Paige Briggs explained to Funderburg that her kids often come home for lunch every day, and for whatever reason that day, they did not. She said she keeps thinking about what could have happened if they had been there when the deputy entered and when shots were fired.

The Part That Still Haunts The Family
Image Credit: CBS 17

That fear is not a side issue – it’s the emotional core for a lot of parents watching this story. A dog being shot is horrifying on its own, but the idea of children walking into that moment, or being nearby when a deputy is firing inside the house, is the kind of thought that keeps people up at night.

And it also explains why this case is not fading quietly, even after months. The family doesn’t only want someone to say “sorry”; they want to feel like the system treats what happened inside their home as a serious breach, not a shrug.

Why This Story Is Spreading So Fast

There’s a reason these kinds of incidents explode online, and it’s not just because people love drama. It’s because the story touches a nerve almost everyone shares: the line between public authority and private space, and what should happen when that line is crossed in a way that ends with death.

The other reason is that video collapses distance, turning “a report about a dog” into something people can picture in their own hallway. When Eric Miller describes the deputy entering an unlocked front door and then shots firing about a minute later, it’s impossible not to imagine how fast a normal morning can turn into chaos.

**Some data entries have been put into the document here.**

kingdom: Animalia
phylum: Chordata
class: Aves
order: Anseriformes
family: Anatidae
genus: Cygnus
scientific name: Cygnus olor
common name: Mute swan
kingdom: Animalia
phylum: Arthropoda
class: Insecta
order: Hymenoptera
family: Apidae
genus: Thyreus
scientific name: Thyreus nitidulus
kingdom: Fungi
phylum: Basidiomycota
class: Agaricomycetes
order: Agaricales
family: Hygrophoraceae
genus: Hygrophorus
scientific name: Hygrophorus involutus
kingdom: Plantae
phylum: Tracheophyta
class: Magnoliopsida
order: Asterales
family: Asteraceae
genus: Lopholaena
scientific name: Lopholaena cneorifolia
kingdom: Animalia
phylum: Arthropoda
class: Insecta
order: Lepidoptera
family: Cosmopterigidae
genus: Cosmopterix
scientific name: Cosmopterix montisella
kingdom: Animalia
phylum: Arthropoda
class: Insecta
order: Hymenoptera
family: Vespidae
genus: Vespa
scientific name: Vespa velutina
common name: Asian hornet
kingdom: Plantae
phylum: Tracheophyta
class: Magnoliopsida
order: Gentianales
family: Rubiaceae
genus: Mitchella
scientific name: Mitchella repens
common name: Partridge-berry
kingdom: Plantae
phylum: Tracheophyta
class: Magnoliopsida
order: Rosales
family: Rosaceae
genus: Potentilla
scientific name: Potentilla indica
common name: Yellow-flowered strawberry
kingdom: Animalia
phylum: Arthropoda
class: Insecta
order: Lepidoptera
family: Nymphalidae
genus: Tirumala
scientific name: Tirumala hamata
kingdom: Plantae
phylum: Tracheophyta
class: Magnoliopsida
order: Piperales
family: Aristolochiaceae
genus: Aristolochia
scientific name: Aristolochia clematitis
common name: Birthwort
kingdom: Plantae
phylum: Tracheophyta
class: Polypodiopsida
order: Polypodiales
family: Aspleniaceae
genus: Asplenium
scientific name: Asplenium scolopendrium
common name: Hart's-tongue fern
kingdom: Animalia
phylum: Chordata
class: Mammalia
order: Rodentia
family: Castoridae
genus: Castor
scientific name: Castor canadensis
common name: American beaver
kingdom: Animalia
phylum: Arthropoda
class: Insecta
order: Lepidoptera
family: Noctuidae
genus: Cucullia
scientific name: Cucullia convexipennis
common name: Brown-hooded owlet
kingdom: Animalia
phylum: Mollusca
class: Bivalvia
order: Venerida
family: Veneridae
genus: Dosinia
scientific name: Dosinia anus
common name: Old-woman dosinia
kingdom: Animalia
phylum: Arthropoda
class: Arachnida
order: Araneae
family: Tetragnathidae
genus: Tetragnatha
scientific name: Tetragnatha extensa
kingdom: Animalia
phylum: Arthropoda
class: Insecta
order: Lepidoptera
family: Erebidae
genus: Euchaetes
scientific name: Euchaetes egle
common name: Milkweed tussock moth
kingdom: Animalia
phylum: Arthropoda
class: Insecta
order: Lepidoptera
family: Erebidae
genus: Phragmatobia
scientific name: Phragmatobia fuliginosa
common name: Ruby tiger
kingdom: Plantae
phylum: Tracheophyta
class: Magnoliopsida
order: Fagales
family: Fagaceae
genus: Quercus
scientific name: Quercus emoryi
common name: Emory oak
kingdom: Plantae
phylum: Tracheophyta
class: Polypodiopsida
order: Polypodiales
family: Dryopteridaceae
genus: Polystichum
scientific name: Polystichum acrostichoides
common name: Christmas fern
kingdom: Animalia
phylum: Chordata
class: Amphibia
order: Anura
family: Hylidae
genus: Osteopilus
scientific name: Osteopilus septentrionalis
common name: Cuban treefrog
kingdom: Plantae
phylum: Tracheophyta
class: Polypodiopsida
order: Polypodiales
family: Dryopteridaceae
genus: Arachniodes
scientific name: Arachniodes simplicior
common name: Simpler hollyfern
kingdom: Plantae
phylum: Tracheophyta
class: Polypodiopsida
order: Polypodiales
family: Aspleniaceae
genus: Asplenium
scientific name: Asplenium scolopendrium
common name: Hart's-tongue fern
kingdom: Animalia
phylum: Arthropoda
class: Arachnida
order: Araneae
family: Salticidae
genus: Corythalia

My own view is that transparency can help, but partial transparency can sometimes do the opposite, because it creates more questions than answers. 

When the sheriff’s office confirms separation but won’t say whether the deputy was fired or resigned, it leaves a vacuum that the internet will fill with its own theories, and those theories tend to get uglier the longer the silence lasts.

At the same time, the family’s grief is not a “viral trend” for them – it’s a permanent change in their home, their routines, and their sense of safety. If the public attention pushes agencies to be clearer, faster, and more accountable the next time something like this happens, that would at least be one small thing that comes out of an awful loss.

For now, as Eric Miller reports for WRAL and Greg Funderburg reports for CBS 17, the deputy is no longer with the Wake County Sheriff’s Office, the family says the action came too late, and Zelda’s death is still echoing through a kitchen marked by bullet holes and a community still asking the same simple question: how did this happen, and why did it take so long for anything to change?